● **Input data**:
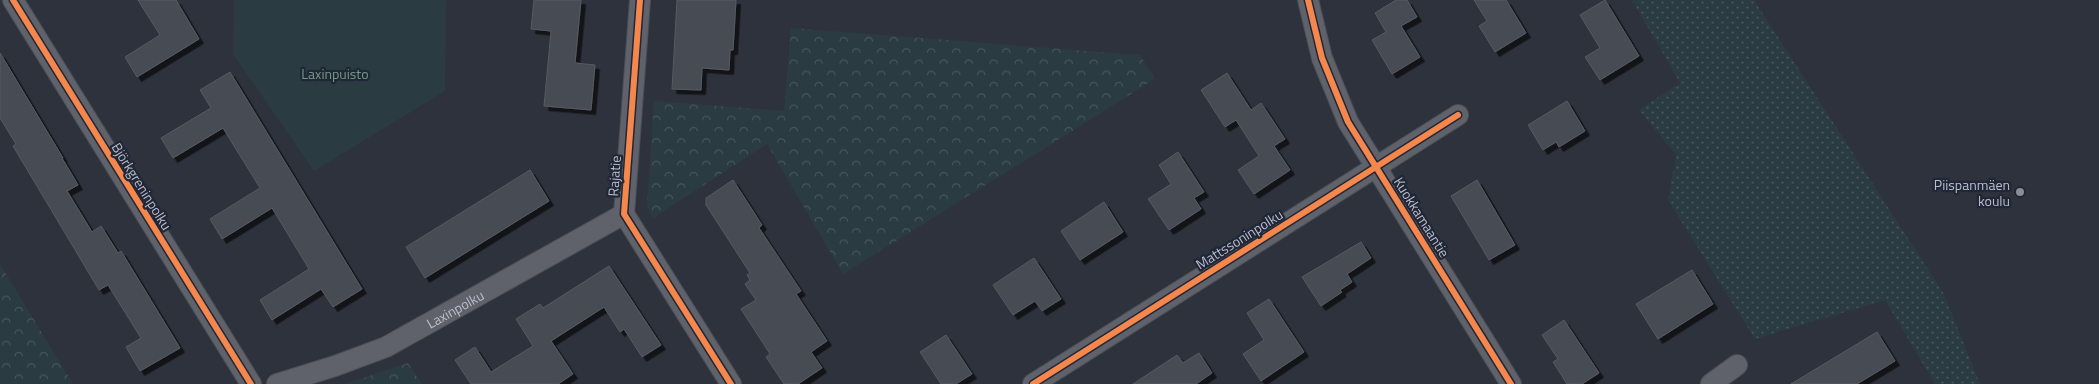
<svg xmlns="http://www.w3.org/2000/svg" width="2099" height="384" viewBox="0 0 2099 384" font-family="'Titillium Web',sans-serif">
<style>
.grass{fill:url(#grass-dots)}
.forest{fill:url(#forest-crowns)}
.park{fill:#2b3b42}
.building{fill:#474b53;stroke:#575a63;filter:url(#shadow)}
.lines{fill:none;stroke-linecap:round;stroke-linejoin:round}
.minor-casing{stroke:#4c4f56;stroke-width:22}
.minor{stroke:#5f626a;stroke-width:20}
.cycleway-casing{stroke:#212737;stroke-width:9}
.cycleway{stroke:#f5874c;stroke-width:6}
.poi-dot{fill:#898d9a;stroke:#212737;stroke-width:2}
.labels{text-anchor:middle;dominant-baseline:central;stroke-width:4.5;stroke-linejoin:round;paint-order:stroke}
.park-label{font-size:14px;fill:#729b82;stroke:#212737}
.street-label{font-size:14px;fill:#babecc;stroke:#212737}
.poi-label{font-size:14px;fill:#babecc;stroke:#212737;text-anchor:end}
</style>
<defs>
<pattern id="grass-dots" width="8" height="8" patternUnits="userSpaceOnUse" patternTransform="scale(1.25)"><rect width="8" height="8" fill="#2b3b42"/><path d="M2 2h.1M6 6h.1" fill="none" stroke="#48565c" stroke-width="1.8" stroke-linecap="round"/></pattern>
<pattern id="forest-crowns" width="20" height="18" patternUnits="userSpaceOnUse" patternTransform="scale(1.25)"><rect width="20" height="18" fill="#2b3b42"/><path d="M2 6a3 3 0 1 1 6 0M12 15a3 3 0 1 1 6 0" fill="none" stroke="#48565c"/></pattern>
<filter id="shadow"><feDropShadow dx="4.5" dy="4.5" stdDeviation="0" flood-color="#0009"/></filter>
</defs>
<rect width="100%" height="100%" fill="#2e323c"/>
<polygon class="grass" points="1632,0 1754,0 1944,294 1980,384 1935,384 1885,300 1755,339 1668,200 1676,155 1639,110 1680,83"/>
<g class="forest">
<polygon points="791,28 1140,55 1155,79 843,274 767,144 653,218 647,207 654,101 784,111"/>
<polygon points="0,264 73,384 0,384"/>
<polygon points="408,363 422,384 345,384"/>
</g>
<polygon class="park" points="234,0 446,0 445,91 314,171 233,54"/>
<g class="building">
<polygon points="138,0 176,0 199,39 137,77 125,57 160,35"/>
<polygon points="534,0 581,0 575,63 595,65 591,110 544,106 551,31 531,29"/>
<polygon points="677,0 736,0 733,50 730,50 729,70 702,68 701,90 672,89"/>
<polygon points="1396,0 1407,0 1417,17 1401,26 1420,57 1392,74 1372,40 1386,32 1375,13"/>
<polygon points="1474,0 1506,0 1526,33 1495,52 1479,26 1487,21"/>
<polygon points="1605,0 1639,56 1600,80 1585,57 1600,48 1580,15"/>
<polygon points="0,53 63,158 62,158 78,185 67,191 92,232 101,226 118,253 121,251 180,348 140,371 126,347 141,338 108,285 99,290 13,146 16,144 0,118"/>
<polygon points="230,72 362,289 333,307 321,289 272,320 260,300 309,269 283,226 272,208 222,239 210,219 260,188 223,128 173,158 161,138 211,108 200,90"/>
<polygon points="1227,73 1251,110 1261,103 1285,139 1274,146 1290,170 1254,194 1238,170 1259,156 1236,120 1225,127 1201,90"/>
<polygon points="1567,101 1585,131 1559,147 1556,142 1543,150 1528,125"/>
<polygon points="1178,152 1204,192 1194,198 1201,209 1169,230 1148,199 1171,184 1159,165"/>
<polygon points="530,170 549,201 425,278 406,247"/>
<polygon points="733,180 762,225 759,228 801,291 796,294 827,341 811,352 822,368 798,384 784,384 766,357 770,354 741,309 756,300 745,284 750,280 747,275 750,273 706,205 706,198"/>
<polygon points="1477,180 1515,245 1489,260 1451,196"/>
<polygon points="1104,202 1123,232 1080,260 1061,231"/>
<polygon points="1361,242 1371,258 1347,274 1352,282 1340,290 1342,292 1321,306 1302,277"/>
<polygon points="1034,258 1061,299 1042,311 1035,301 1013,315 993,285"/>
<polygon points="609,266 661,345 642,357 624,329 620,332 604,307 551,341 573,374 558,384 471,384 455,360 475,347 491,372 533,346 516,319 540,304 543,308"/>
<polygon points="1692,270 1713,304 1658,339 1636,304"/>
<polygon points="1269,299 1304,352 1261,381 1243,354 1264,340 1247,313"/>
<polygon points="1564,320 1599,373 1582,384 1567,384 1553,362 1558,359 1542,335"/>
<polygon points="1877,332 1895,361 1857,384 1791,384"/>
<polygon points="946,335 972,374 956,384 941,384 920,352"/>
<polygon points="1199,353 1212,373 1196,384 1133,384 1177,355 1183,363"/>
</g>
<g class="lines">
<defs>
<g id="minor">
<polyline points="13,0 251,384"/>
<polyline points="640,0 624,214 731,384"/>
<polyline points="1308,0 1322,58 1348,122 1511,384"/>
<path id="s1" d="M277 384 335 366 386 347 624 214"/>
<polyline points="1033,384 1458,115"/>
<polyline points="1711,384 1737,365"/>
</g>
</defs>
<use href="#minor" class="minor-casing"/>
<use href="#minor" class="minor"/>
<defs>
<g id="cycleway">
<polyline points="13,0 251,384"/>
<polyline points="640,0 624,214 731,384"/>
<polyline points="1308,0 1322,58 1348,122 1511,384"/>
<polyline points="1033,384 1458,115"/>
</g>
</defs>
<use href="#cycleway" class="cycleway-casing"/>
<use href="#cycleway" class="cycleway"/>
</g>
<circle class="poi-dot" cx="2020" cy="192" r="5"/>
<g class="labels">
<g class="park-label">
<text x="335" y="73">Laxinpuisto</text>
</g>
<g class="street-label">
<text transform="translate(614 176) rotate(-86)">Rajatie</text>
<text transform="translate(142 186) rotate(58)">Björkgreninpolku</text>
<text transform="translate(1422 217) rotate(58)">Kuokkamaantie</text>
<text transform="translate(1239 239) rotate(-32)">Mattssoninpolku</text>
<text stroke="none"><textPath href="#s1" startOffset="194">Laxinpolku</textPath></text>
</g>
<g class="poi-label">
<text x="2010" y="184">Piispanmäen<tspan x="2010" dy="16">koulu</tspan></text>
</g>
</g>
</svg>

● **Exercise goal**: If a line above includes the string "lines", pick it out.

● **Answer below**:
.lines{fill:none;stroke-linecap:round;stroke-linejoin:round}
<g class="lines">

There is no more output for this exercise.